**DÉFI A**:
Répondez à partir de l'extrait sur Robert Stierlin, une ligne par question :
(i) En quelle année le jeune mécanicien genevois décide-t-il de fabriquer son propre hélicoptère ?
(ii) Quelle distinction le Merlin obtient-il ?
(iii) En quelle année les frères Armand et Henri Dufaux réalisent-ils un modèle réduit d'hélicoptère qui vole ?
**DÉFI B**: D'après l'extrait sur Robert Stierlin, pourquoi le modèle des frères Dufaux ne fait-il pas d'eux des Suisses ayant décollé avec un hélicoptère de leur fabrication ? Répondez en une à trois phrases.
**DÉFI C**: Poursuivez l'extrait sur Robert Stierlin en reprenant après sa dernière phrase.

**EXTRAIT CHOISI**:

En 1948, dans un village genevois, un jeune mécanicien qui n’a jamais vu d’hélicoptère, décide de se fabriquer son propre appareil. Il en construira finalement plusieurs avec un certain génie, pour un prix de revient dérisoire. Sa seconde réalisation, le Merlin gagne le 1er Prix lors d’un concours français de constructeurs amateurs et sera l’outil de la première école de pilotage d’hélicoptère de Meyrin (1954).


Campagne meyrinoise, à l’été 1954. Sous les yeux de Stierlin, Mercier pilote le Merlin-V2, le 1er hélicoptère réalisé en Suisse qui vole. La population locale n’avait, bien sûr, jamais vu d’hélicoptère avant cette époque (Photo Rico Neidhart, coll. privée).

Un hélicoptère, vous n’y pensez pas !

En 1948, construire un avion est rare, mais de plus en plus de gens y arrivent. Construire un hélicoptère est bien plus complexe. Avant Robert Stierlin, aucun suisse n’est arrivé à décoller avec un hélicoptère de sa fabrication. Deux Genevois, les frères Armand et Henri Dufaux réalisent bien un modèle réduit d’hélicoptère qui vole en 1905 (voir : Récit), mais il ne transporte ni homme ni pilote. Aucune entreprise suisse non plus ne semble avoir essayé ou réussi avant 1948.

**JEU DE DONNÉES**:

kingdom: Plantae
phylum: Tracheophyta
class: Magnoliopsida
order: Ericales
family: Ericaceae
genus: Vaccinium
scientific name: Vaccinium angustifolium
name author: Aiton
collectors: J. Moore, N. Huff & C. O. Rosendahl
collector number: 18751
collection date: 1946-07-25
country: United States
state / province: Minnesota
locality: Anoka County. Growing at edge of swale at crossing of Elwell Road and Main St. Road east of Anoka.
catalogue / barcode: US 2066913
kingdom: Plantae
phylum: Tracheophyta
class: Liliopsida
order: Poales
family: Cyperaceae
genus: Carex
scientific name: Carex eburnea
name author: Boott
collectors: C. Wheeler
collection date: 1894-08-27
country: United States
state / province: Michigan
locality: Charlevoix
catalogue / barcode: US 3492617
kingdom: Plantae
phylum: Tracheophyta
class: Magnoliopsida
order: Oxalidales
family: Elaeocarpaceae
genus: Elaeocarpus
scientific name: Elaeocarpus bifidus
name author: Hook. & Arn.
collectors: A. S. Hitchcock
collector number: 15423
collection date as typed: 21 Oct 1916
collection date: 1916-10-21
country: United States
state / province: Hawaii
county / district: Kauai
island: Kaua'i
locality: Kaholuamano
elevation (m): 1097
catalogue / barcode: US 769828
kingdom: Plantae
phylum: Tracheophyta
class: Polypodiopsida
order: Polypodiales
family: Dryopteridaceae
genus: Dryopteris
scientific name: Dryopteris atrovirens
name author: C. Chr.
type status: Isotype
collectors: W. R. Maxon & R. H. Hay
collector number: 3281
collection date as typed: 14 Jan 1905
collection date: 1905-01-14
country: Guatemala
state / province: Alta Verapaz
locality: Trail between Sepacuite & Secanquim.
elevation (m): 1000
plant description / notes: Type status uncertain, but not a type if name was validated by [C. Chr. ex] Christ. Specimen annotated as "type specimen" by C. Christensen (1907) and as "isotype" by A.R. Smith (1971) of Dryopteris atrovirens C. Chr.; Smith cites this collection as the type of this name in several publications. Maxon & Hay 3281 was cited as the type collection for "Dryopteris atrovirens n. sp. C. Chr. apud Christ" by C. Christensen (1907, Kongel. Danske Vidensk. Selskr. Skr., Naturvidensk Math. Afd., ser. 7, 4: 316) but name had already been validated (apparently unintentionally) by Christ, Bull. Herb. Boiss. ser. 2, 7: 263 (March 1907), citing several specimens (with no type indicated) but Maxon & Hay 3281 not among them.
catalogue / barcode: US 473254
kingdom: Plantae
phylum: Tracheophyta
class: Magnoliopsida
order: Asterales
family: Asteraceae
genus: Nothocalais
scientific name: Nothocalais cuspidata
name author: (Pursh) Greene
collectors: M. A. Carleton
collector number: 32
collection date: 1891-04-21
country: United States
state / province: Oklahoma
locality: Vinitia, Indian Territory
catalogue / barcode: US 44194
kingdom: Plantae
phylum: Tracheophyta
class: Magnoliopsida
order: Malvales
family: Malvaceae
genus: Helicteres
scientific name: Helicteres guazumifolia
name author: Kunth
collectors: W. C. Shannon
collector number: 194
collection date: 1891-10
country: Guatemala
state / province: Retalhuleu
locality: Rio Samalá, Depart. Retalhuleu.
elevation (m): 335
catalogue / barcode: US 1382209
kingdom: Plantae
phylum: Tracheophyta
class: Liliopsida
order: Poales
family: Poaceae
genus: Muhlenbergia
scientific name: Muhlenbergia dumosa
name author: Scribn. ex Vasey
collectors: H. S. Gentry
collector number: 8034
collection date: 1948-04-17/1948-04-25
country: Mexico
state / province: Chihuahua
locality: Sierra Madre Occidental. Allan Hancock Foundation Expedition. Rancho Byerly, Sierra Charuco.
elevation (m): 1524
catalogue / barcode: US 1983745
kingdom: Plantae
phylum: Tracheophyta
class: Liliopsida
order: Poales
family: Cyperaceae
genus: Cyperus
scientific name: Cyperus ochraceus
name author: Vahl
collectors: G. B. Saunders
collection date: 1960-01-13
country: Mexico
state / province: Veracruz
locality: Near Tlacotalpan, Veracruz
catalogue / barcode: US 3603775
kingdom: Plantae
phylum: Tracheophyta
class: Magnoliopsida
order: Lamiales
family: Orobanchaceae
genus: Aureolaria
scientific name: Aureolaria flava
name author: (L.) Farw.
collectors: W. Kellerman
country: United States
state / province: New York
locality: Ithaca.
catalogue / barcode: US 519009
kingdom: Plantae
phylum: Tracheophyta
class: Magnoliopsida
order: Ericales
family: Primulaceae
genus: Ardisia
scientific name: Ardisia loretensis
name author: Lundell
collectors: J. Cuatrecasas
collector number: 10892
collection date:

**CORRIGÉ PROPOSÉ A**:
(i) En 1948.
(ii) Le 1er Prix d'un concours français de constructeurs amateurs.
(iii) En 1905.

**CORRIGÉ PROPOSÉ B**: Leur appareil de 1905 n'était qu'un modèle réduit. Il volait, mais ne transportait ni homme ni pilote.

**CORRIGÉ PROPOSÉ C**:
Dans un village de moins de 2000 habitants, avec peu de ressources financières, construire un hélicoptère privé est alors aussi complexe que vouloir construire sa propre voiture de formule-1 aujourd’hui. Les hélicoptères sont de rares engins, plutôt militaires, dont on ne maîtrise bien la technique, peu vulgarisée, que depuis 1940. Les Troupes d’Aviation suisses n’en possèdent pas encore, et aucun ne s’est non plus posé à l’aéroport de Cointrin, proche de Meyrin. Néanmoins, en octobre 1947, une première démonstration d’un Bell-47 s’effectua loin de là, à Zurich.

On ne connaît alors qu’un seul livre de qualité, en français (1934, "Le vol vertical", Lamé), sur la théorie des hélicoptères et Stierlin ne l’a pas lu. Avant son mariage, il dessina pourtant les plans d’un premier appareil, et le soir, après le travail, ou le week-end, il passe quasiment tout son temps libre à penser et construire son hélicoptère. Le week-end, la bande de copains, parfois pique-assiette, vient voir où il en est et en même temps lui soumettre des problèmes techniques divers (automobiles, motos, avions) qui les préoccupent.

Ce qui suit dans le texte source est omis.